I went to a group interview for Myer Gold Coast, a few weeks back. 

You get seated at tables of about 8 people. Then you have to introduce yourself briefly and say one interesting fact about yourself. Just to the other people at your table, no standing up front. Then they give you a scenario. It was this: A customer comes in to buy a porcelain dinner set. You are not from that department. How would you serve the customer. We were given no other instructions, except to discuss it amongst ourselves for 5 minutes. The whole time, each group had an assistant from human resources hovering around the table, taking notes. Afterwards we had to get up in front and present whatever we came up with, in whatever way our group chose. 

After that, we individually got to sit with this assistant who basically asked, which department would you prefer to work in, and also she took our photocopy of our ID. That was it!

The whole interview took about an hour and a quarter, due to some time being taken up in briefly telling us about the position and working conditions and filling in an application form. 

It's very easy.
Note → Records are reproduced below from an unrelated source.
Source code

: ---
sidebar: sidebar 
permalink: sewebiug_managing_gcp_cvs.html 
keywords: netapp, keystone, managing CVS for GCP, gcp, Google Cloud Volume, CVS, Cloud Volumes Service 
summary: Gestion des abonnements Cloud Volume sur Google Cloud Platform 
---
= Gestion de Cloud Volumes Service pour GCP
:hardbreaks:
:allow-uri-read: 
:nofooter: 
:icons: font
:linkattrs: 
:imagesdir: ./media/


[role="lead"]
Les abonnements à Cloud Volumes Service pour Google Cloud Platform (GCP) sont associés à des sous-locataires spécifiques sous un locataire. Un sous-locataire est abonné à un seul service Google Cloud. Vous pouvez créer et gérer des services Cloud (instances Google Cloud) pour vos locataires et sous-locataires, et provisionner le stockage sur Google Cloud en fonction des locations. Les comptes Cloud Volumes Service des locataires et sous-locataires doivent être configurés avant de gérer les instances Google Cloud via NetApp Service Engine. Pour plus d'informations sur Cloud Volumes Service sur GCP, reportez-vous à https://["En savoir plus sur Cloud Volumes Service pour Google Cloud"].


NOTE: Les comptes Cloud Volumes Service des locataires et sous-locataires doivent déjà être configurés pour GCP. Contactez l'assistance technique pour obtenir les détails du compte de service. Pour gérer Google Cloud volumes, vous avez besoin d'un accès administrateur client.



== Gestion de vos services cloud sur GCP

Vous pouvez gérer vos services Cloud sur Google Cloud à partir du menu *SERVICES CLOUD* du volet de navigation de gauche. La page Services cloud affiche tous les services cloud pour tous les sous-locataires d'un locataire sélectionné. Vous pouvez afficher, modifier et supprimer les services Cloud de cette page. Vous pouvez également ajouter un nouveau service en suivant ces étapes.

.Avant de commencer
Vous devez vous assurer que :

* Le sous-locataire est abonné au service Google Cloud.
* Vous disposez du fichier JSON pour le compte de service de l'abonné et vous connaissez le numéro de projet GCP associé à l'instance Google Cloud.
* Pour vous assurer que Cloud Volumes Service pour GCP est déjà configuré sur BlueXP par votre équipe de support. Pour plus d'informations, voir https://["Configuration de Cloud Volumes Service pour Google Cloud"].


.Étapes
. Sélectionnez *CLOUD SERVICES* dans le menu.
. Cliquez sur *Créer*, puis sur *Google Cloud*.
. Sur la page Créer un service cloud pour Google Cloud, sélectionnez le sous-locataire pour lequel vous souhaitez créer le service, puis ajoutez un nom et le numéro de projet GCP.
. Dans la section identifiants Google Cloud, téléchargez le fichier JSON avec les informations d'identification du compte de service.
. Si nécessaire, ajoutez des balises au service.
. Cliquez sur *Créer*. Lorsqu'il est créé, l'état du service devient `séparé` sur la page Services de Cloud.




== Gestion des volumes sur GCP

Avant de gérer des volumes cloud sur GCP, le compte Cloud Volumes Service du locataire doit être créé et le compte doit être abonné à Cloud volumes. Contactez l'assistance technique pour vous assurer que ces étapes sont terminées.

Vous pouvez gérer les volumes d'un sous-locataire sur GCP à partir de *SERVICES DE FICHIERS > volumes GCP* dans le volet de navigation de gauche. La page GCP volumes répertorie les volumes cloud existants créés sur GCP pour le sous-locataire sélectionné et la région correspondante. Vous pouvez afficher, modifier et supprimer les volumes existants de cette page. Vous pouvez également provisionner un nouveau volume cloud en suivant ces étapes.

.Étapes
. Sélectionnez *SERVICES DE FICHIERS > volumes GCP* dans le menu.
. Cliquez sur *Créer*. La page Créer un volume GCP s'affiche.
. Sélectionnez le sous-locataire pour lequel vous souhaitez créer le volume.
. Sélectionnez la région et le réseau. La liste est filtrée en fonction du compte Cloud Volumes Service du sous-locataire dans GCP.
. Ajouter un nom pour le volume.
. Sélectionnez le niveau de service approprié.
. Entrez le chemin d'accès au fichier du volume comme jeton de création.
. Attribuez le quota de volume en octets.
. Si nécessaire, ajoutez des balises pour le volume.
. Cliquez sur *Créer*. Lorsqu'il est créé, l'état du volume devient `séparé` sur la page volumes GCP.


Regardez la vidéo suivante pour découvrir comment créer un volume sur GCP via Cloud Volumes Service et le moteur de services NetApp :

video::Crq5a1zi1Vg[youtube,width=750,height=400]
Importantly, be well groomed and dress in business clothes. Be friendly and outgoing and during the time where they ask you to discuss amongst each other, do take part, but be polite and also allow the others to talk. Be confident and friendly. They are looking at how you interact within a team. 

They will let you know a few days later via email. You probably will not be required to attend a second interview, depending on what position you are applying for. If it is for the customer service assistant, then no second interview. If you get offered the position, they will ask you to come in to start induction and training (paid) at a later date. 

Wish you all the best! I got the Christmas job


----------



## Cyncynangel (Sep 2, 2010)

all the best to you


----------